Pobyt świeżo upieczonego wicekróla w Forcie Jakuba schodził na nadzorowaniu budowy nowych budynków w tym biur administracyjnych oraz szkoleniu sojuszników w nowoczesnych metodach walki. Ta niedziela też nie była inna:rano obchód miasta, potem ćwiczenia wojskowe, wieczorem msza z udziałem nawróconych tubylców.
Z nastaniem zmroku miasto ułożyło się do snu. Zostały tylko warty na murach i wachty na pokładach. Służba wartownicza toczyła się sennie do czasu aż na "Wiktorze" usłyszano pluskanie wioseł. Na zwołanie nie było odpowiedzi. Rozległ się dzwon okrętowy. Jako pierwszy wybiegł pierwszy oficer.
-Co się dzieje? Czemu budzicie całą jednostkę?- zapytał.
Za odpowiedź posłużył wlatujące na pokład szklane kule wypełnione lepką cuchnącą mazią.
-Co to jest u licha?-zdziwił się jeden z marynarzy
-Tran. Chcą nas skurczybyki podpalić-wyjaśnił mu bosman
O tym samym zorientował się kapitan i wydał następujący rozkaz; Strzelać w rozbłyski!
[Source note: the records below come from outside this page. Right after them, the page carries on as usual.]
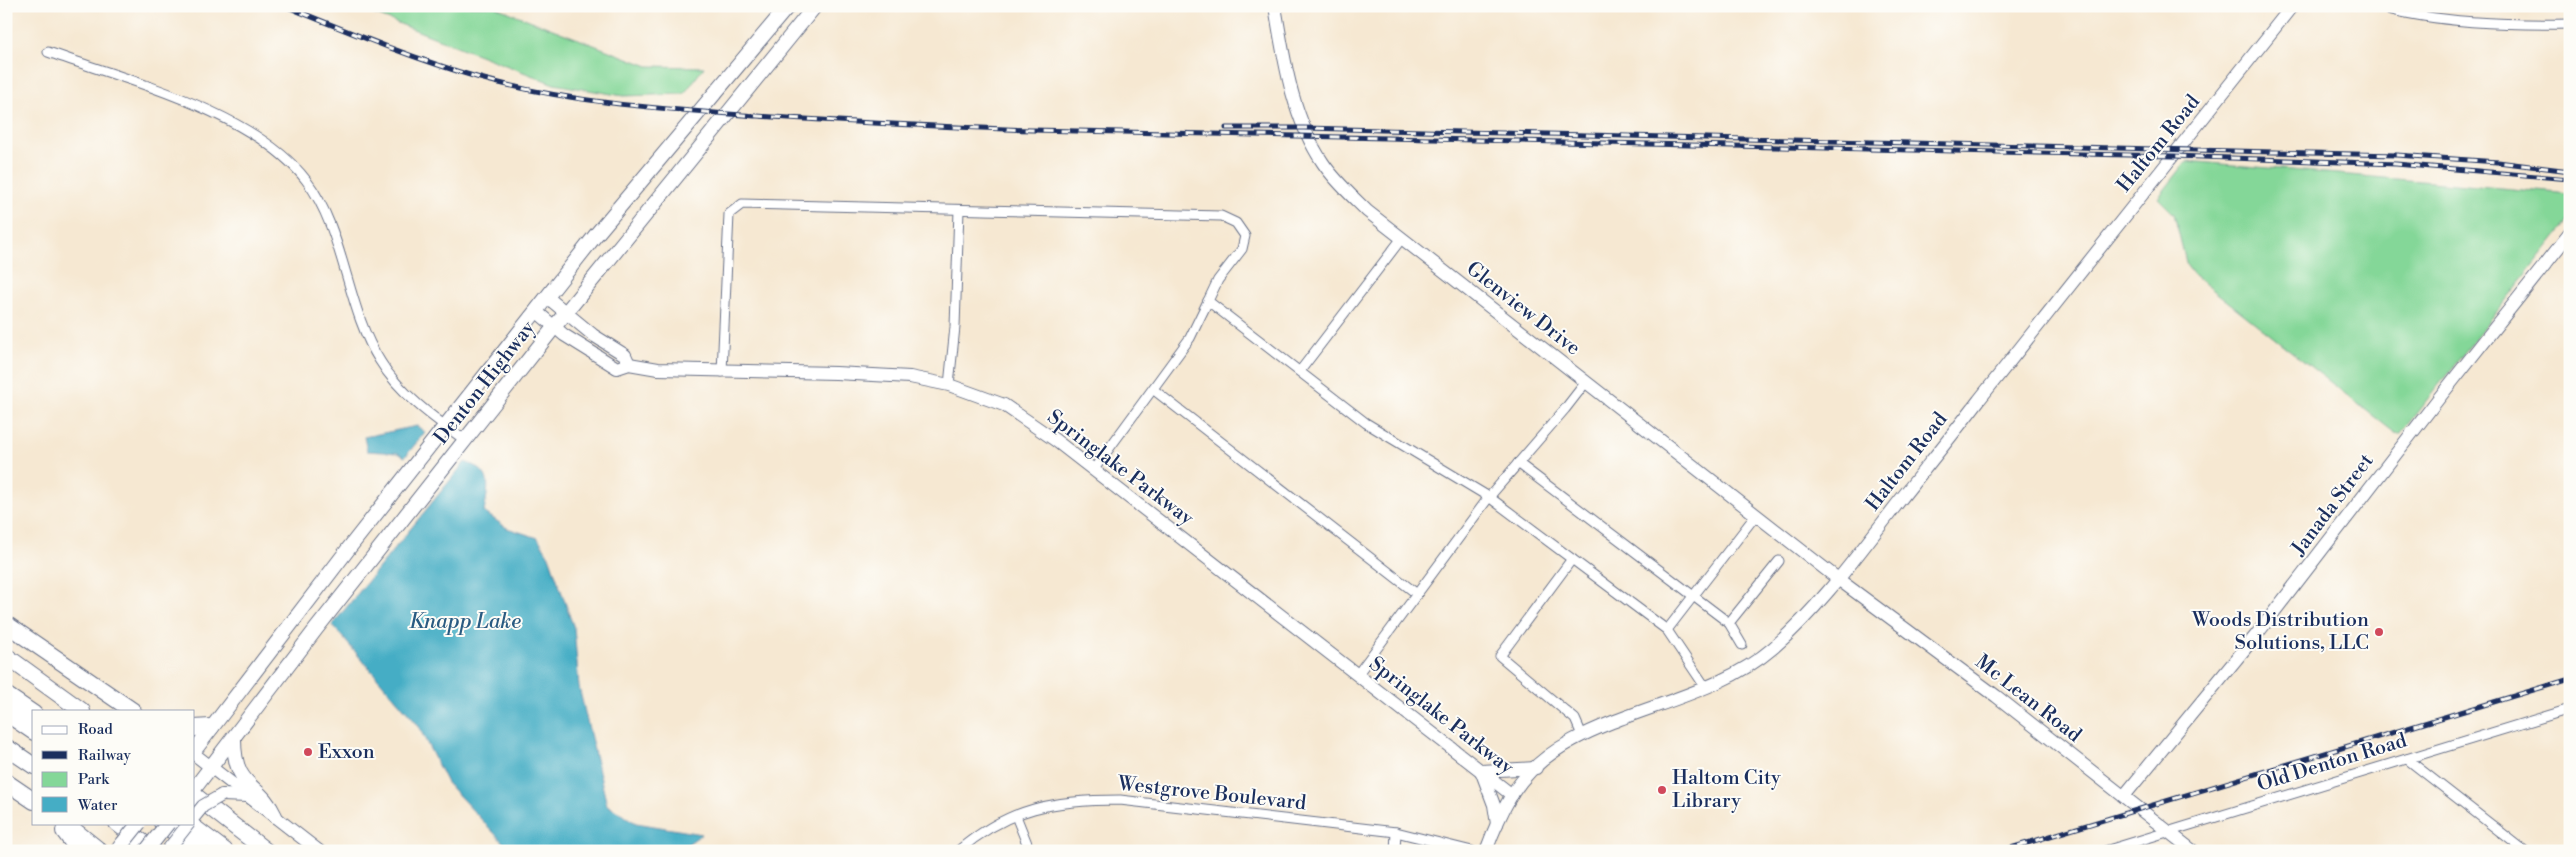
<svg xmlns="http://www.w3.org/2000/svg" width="2576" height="857" font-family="'Libre Bodoni',serif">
	<rect width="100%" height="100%" fill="#fdfcf7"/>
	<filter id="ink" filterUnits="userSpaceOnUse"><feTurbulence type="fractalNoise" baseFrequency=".02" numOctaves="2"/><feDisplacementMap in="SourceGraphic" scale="10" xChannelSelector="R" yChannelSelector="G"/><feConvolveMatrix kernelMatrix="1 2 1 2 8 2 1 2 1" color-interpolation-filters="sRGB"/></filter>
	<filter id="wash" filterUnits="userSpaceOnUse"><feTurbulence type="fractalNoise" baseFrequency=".0096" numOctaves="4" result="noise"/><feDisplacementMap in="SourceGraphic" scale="20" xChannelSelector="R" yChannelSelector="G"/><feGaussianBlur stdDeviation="1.12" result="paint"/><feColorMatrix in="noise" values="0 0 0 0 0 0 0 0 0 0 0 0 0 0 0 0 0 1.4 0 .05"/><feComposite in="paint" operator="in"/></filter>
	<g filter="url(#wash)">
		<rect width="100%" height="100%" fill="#f6e8d2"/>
		<g fill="#84d798" stroke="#50837b">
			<polygon points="354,6 493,6 648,66 704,67 684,94 623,96 554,84"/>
			<polygon points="2187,161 2570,194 2570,219 2400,434 2395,433 2194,275 2187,266 2174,214 2158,198"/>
		</g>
		<g fill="#45adc5" stroke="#306e92">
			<polygon points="417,426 425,432 405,457 398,453 367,451 364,437"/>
			<path d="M465,462c30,10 23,25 19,50l23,16 31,10 11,18 25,72 5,59 28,118 29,18 66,11 -20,14 1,3h-172l-64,-68 -29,-58 -86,-100z"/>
		</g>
	</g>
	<g filter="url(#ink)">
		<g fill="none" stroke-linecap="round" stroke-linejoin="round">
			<defs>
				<g id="street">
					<polyline points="656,6 660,6"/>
					<path d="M2376,6c61,17 130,19 194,18"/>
					<path d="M48,52c79,28 206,60 258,128 39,51 40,128 74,181 19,32 55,58 85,79"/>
					<polyline points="1300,371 1402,238"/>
					<polyline points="722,372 729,214 742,204 1221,216 1236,223 1245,236 1242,249 1218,280 1208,301 1366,423 1489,497 1667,630 1706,688"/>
					<polyline points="949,385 955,327 959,210"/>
					<polyline points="1154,390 1417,594"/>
					<polyline points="1518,463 1729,623 1742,645"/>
					<polyline points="1094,469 1190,338 1208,301"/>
					<polyline points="1572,559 1500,656 1575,719 1582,735"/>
					<polyline points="1729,623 1779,561"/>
					<polyline points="1667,630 1756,515"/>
					<polyline points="1357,675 1489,497 1565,409 1586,382"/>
					<polyline points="2407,759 2525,851"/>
					<polyline points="1016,816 1030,851"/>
					<path d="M958,851c51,-44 97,-51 162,-51l276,32 76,19"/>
					<polyline points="1395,851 1396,832"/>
					<polyline points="2105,851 2570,709"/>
				</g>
				<g id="secondary">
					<path d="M1275,6c9,54 17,111 48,157 12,18 29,33 44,48l471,368 158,117 197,155"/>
					<polyline points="547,297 593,335 625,355 629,364"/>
					<polyline points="536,311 564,335 617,368 629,364 658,369 836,373 910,377 949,385 1004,405 1055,440 1512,795"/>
					<polyline points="194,754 319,851"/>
					<polyline points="1481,771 1536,768"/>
					<polyline points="1482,773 1494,805 1497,824"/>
					<polyline points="222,795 248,796"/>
					<polyline points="2124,796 2257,634 2439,398 2570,233"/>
					<path d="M1486,851c7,-19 15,-38 25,-55 53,-87 186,-82 262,-148 46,-40 83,-91 121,-140 28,-36 57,-71 85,-108 104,-132 209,-262 313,-394"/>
				</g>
				<g id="primary">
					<path d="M234,739c0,51 25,42 41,77"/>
					<polyline points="194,751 349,548 595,236 788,6"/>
					<polyline points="194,789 316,629 555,326 815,6"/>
					<polyline points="117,851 123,843"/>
				</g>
				<g id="highway">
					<polyline points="6,624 133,711"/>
					<polyline points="6,656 82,711"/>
					<polyline points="6,695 34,714"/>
					<polyline points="6,713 34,732"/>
					<polyline points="194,728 211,727"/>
					<polyline points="6,747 34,766"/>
					<polyline points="6,782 34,801"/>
					<polyline points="194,795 266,851"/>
					<polyline points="65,823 100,851"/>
					<polyline points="117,823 154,851"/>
					<polyline points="162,823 200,851"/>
					<polyline points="188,823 225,851"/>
					<polyline points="64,831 79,851"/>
				</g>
			</defs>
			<use href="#street" stroke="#687087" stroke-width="11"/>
			<use href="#secondary" stroke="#687087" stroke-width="14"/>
			<use href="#primary" stroke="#687087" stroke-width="16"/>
			<use href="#highway" stroke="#687087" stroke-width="18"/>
			<use href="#street" stroke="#fff" stroke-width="9"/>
			<use href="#secondary" stroke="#fff" stroke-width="12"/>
			<use href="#primary" stroke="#fff" stroke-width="14"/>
			<use href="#highway" stroke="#fff" stroke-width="16"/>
			<defs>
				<g id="rail">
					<path d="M285,6c64,26 129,53 195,72 90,25 184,31 277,38 92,6 184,11 276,14l1141,26 222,8 174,15"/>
					<polyline points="1226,128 1304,128 2396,155 2498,162 2570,171"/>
					<polyline points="2001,851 2570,679"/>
				</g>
			</defs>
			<use href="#rail" stroke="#1b2f5e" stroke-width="5"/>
			<use href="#rail" stroke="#fdfcf7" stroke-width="3" stroke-dasharray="9" stroke-linecap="butt"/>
			<defs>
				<g id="secondary-bridge">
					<polyline points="194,817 203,806 222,795"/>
					<polyline points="167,851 189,823"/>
				</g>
				<g id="primary-bridge">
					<polyline points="123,843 139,823"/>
					<polyline points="146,851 168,823"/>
				</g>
			</defs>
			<use href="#secondary-bridge" stroke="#687087" stroke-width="14" stroke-linecap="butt"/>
			<use href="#primary-bridge" stroke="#687087" stroke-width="16" stroke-linecap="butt"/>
			<use href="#secondary-bridge" stroke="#fff" stroke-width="12"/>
			<use href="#primary-bridge" stroke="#fff" stroke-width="14"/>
		</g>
	</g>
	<g fill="#d1495b" stroke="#fdfcf7" stroke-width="2">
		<circle cx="2379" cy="632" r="5"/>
		<circle cx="308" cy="752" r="5"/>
		<circle cx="1662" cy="790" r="5"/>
	</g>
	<g text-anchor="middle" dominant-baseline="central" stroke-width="4" stroke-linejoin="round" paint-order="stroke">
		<g font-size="20" fill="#1b2f5e" stroke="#fdfcf7">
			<text transform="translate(2159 144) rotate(-51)">Haltom Road</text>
			<text transform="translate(1523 309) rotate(38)">Glenview Drive</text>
			<text transform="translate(485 383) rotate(-52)">Denton Highway</text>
			<text transform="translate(1907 462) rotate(-52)">Haltom Road</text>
			<text transform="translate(1120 468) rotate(37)">Springlake Parkway</text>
			<text transform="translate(2333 505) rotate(-53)">Janada Street</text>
			<text transform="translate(2028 699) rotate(38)">Mc Lean Road</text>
			<text transform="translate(1441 716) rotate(38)">Springlake Parkway</text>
			<text transform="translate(2332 763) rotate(-17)">Old Denton Road</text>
			<text transform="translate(1212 794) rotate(6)">Westgrove Boulevard</text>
		</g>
		<g font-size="20" fill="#1b2f5e" stroke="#fdfcf7" text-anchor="start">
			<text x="2369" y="620" text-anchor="end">Woods Distribution<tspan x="2369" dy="23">Solutions, LLC</tspan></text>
			<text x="318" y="752">Exxon</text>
			<text x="1672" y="778">Haltom City<tspan x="1672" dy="23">Library</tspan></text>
		</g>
		<g font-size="21" font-style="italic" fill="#2a5b82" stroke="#fdfcf7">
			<text x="465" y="622">Knapp Lake</text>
		</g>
	</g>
	<rect width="2576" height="857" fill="none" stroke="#fdfcf7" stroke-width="25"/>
	<rect x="32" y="710" width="162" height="115" fill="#fdfcf7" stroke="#a3aaba"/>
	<rect x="42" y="726" width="25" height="8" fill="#ffffff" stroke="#a3aaba"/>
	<text x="78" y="734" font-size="15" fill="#1b2f5e">Road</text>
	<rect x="42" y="751" width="25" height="8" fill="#1b2f5e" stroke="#a3aaba"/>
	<text x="78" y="760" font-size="15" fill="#1b2f5e">Railway</text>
	<rect x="42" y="772" width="25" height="15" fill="#84d798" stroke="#a3aaba"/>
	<text x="78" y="784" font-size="15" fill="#1b2f5e">Park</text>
	<rect x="42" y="797" width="25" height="15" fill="#45adc5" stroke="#a3aaba"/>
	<text x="78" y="810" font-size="15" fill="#1b2f5e">Water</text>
</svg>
Atak dotknął także dwa sąsiednie brygi, a co śmielsze załogi próbowały się dostać do stojącej w głębi fregaty "Hucul", ale wśród świateł z otaczających żaglowców były doskonale widoczne i walka przybrała wręcz formę egzekucji. Tym czasem na obrzeżach kotwicowiska trwała już wymiana ognia i to ze strony najeźdźców dosłownie. Łodzie ostrzelały okręty płonącymi strzałami co spowodowało groźne pożary. Zdezorientowane załogi nie wiedziały czy strzelać czy ratować statek. Koniec końców na ogół układało się to tak że piechota zwalczała atakujących, marynarze gasili pożary. Po kilku minutach ostrzału. od boków na Indian spadł grad kul z innych jednostek. Tubylcy próbowali i je podpalić ale celny i zdyscyplinowany ogień im to uniemożliwił więc próbowali zawrócić na pełne morze. Drogę zastąpiła im Meduza zatrzymując ich aż do zupełnego wykończenia. Na koniec przyszedł czas na liczenie strat. Wszystkie trzy okręty wymagają co najmniej tygodniowych napraw. Zginęło 28 członków załóg, 32 jest poparzonych.